KUTIPAN TEKS —

<<<<

Sidang kasus sengketa lahan Bandara Tjilik Riwut Palangka Raya mulai bergulir di Pengadilan Negeri Palangka Raya, Selasa (15/3). Sidang dengan agenda mediasi terpaksa ditunda lantaran hanya dihadiri pihak penggugat, yakni Umin Duar Nyarang. Sementara pihak tergugat, PT Angkasa Pura II, Badan Pertanahan Nasional, dan Dinas Perhubungan Kalteng, tidak hadir dalam sidang. Umin Duar Nyarang melayangkan gugatan dengan permintaan ganti rugi Rp 264 miliar. Dana sebesar itu dihitung atas kerugian yang sudah menimpanya dan harga lahan di kawasan tersebut. Dia mengaku punya bukti kepemilikan berupa surat adat dan dokumen pertanahan lainnya.

>>>>

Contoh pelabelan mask
<<<<

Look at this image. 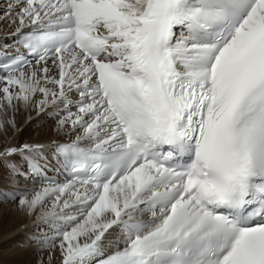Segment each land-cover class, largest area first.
Here are the masks:
<instances>
[{
	"label": "snow or ice",
	"instance_id": "1",
	"mask_svg": "<svg viewBox=\"0 0 264 264\" xmlns=\"http://www.w3.org/2000/svg\"><path fill=\"white\" fill-rule=\"evenodd\" d=\"M13 11L28 55L0 63V132L23 106L51 108L56 131L75 134L53 142L63 182L44 175L41 145L0 150V202L35 214L39 264L57 251L60 264H264V0ZM24 171L38 188L20 190Z\"/></svg>",
	"mask_w": 264,
	"mask_h": 264
},
{
	"label": "bare ground",
	"instance_id": "2",
	"mask_svg": "<svg viewBox=\"0 0 264 264\" xmlns=\"http://www.w3.org/2000/svg\"><path fill=\"white\" fill-rule=\"evenodd\" d=\"M16 27H18V24L10 25V22L3 24L0 28V35L2 33H13ZM49 87L51 86L49 85ZM54 114L55 113L51 108H46L44 111L39 113V111L33 107L25 110L23 106H21L19 111L15 114L16 130L14 131L11 127H7L6 134L4 132L0 133V149L5 143H7V147H18L20 144L39 143L42 146L39 152V154H41L48 152L49 147L54 146L49 144L51 140L52 142H59L72 139L75 134H72L70 137L64 132L58 133L56 131L57 124L52 125L49 123L48 117L53 116ZM12 115L13 114L11 112L9 117L11 118ZM41 122L45 124V126L39 130H34L35 132L33 133L30 129H32V127L37 123L40 125ZM22 125L23 128L20 129ZM17 157L20 156L17 154L9 159H18ZM14 161H17L20 164V167H22V165H26L23 160V162H21V160ZM3 183V181H0V191L3 190ZM29 193V198H31L32 192ZM46 203L50 206V200H46ZM36 223L35 214L30 217L26 215L24 211L16 210V206H13V204L5 206L1 205L0 264H39L41 254H37L35 252L36 245H30L27 240L30 235L37 234L35 227ZM110 232L112 234L113 230H110ZM106 236L109 235L106 234ZM114 236L115 235L112 234V237ZM105 244H107V240H105ZM43 257L44 264H60L58 251L55 253V256L51 261L48 260L47 253H43Z\"/></svg>",
	"mask_w": 264,
	"mask_h": 264
},
{
	"label": "rangeland",
	"instance_id": "3",
	"mask_svg": "<svg viewBox=\"0 0 264 264\" xmlns=\"http://www.w3.org/2000/svg\"><path fill=\"white\" fill-rule=\"evenodd\" d=\"M3 2H4V0H0V28L3 26V24H7L8 22H10V21H9V18H5V14H4V13H5V10H4L3 8H4L5 6H6L5 8H8V6H12V5H13V4H11L10 2L8 3L9 5H8V4L5 5V3L3 4ZM3 5H4V6H3ZM14 5H15V4H14ZM2 6H3V7H2ZM15 17H16V16H15V12H13V15L11 16V19H15ZM1 31H2V29H1ZM4 31H5V30H4ZM4 31H3V32H4ZM2 34H4V33H2ZM10 113H11V112L8 113V117H7V118H10V117H9V114H10ZM45 118H46V117H45ZM49 118H50V117H49ZM48 120H49V123H51L52 125H53V124H57V123H56V119H55V120H54V119H52V120H51V119H48ZM52 122H53V123H52ZM35 126H36V127H35ZM44 126H45V124H43L42 122L40 123V125L37 123V124H35V125L32 127V129H30V130H32V132L34 133L36 130L41 129V128H43ZM21 128H23V125L20 127V129H21ZM34 130H35V131H34ZM0 133H3V132H0ZM11 139H12V138H11ZM11 139H9V140H11ZM6 144H7V143H5V144L1 147L0 150H3V148L7 147ZM20 145H22V144H20ZM24 163H25V162H24ZM25 164H26V163H25ZM26 166H27V164L24 165L23 168H25ZM0 168H2V162H0ZM23 168H22V169H23ZM3 175L6 177V173L3 172V171H1V169H0V180L9 181V182L11 181V179H9V178H11L9 175H8L9 178L6 177L8 180H7ZM25 186H26V187H25L26 189L29 188V186H27V185H25ZM38 187H39V186H37V188H38ZM25 188H22V189L20 188V190H22V191H23V190H26ZM30 192H31V191H30ZM29 194H30V193H29ZM8 204H13V206L15 205V206H16V210H17V205H16V203H14V202H12V201H8V202H6V203H5V202H0V207H1V205H4V206H5V205H8Z\"/></svg>",
	"mask_w": 264,
	"mask_h": 264
}]
</instances>
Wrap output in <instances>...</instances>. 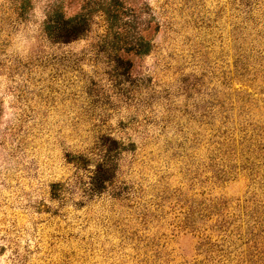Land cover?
Listing matches in <instances>:
<instances>
[{
	"label": "rangeland",
	"instance_id": "rangeland-1",
	"mask_svg": "<svg viewBox=\"0 0 264 264\" xmlns=\"http://www.w3.org/2000/svg\"><path fill=\"white\" fill-rule=\"evenodd\" d=\"M89 3L0 0V264H264V0Z\"/></svg>",
	"mask_w": 264,
	"mask_h": 264
},
{
	"label": "trees",
	"instance_id": "trees-1",
	"mask_svg": "<svg viewBox=\"0 0 264 264\" xmlns=\"http://www.w3.org/2000/svg\"><path fill=\"white\" fill-rule=\"evenodd\" d=\"M114 1L115 0H94V1L90 0L89 6H88V8H92L91 6H93V8L94 7L96 8L97 6H99L100 8L99 11L102 13V16L106 18V22L108 23L109 30H111L112 28L111 26L113 25V23H111L114 19L112 15L111 3H114ZM93 11L94 9L89 12L85 11V9L84 10L80 9V12H76L74 15L65 19L62 25H58L57 30L60 32L66 33V36L69 39H75L79 37L87 30V23L89 20L88 15L90 14V12H93Z\"/></svg>",
	"mask_w": 264,
	"mask_h": 264
}]
</instances>
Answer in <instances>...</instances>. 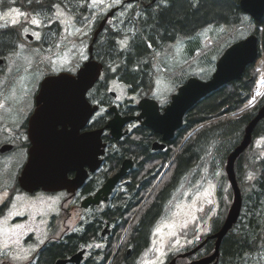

>>>>

TUGAS —
(a) Salin tanpa perubahan bagian teks tentang sengketa lahan bandara mulai dari "Sidang kasus sengketa" sampai dengan "dokumen pertanahan lainnya.", termasuk kata-kata penutup itu.
(b) Jawablah pertanyaan berikut berdasarkan teks tentang sengketa lahan bandara.
(i) Siapa pihak penggugat dalam sidang ini?
(ii) Berapa besar ganti rugi yang diminta dalam gugatan?
(iii) Bukti kepemilikan apa saja yang diakui dimiliki penggugat?

HASIL —
(a)
Sidang kasus sengketa lahan Bandara Tjilik Riwut Palangka Raya mulai bergulir di Pengadilan Negeri Palangka Raya, Selasa (15/3). Sidang dengan agenda mediasi terpaksa ditunda lantaran hanya dihadiri pihak penggugat, yakni Umin Duar Nyarang. Sementara pihak tergugat, PT Angkasa Pura II, Badan Pertanahan Nasional, dan Dinas Perhubungan Kalteng, tidak hadir dalam sidang. Umin Duar Nyarang melayangkan gugatan dengan permintaan ganti rugi Rp 264 miliar. Dana sebesar itu dihitung atas kerugian yang sudah menimpanya dan harga lahan di kawasan tersebut. Dia mengaku punya bukti kepemilikan berupa surat adat dan dokumen pertanahan lainnya.

(b)
(i) Pihak penggugat adalah Umin Duar Nyarang.
(ii) Ganti rugi yang diminta sebesar Rp 264 miliar.
(iii) Penggugat mengaku punya surat adat dan dokumen pertanahan lainnya.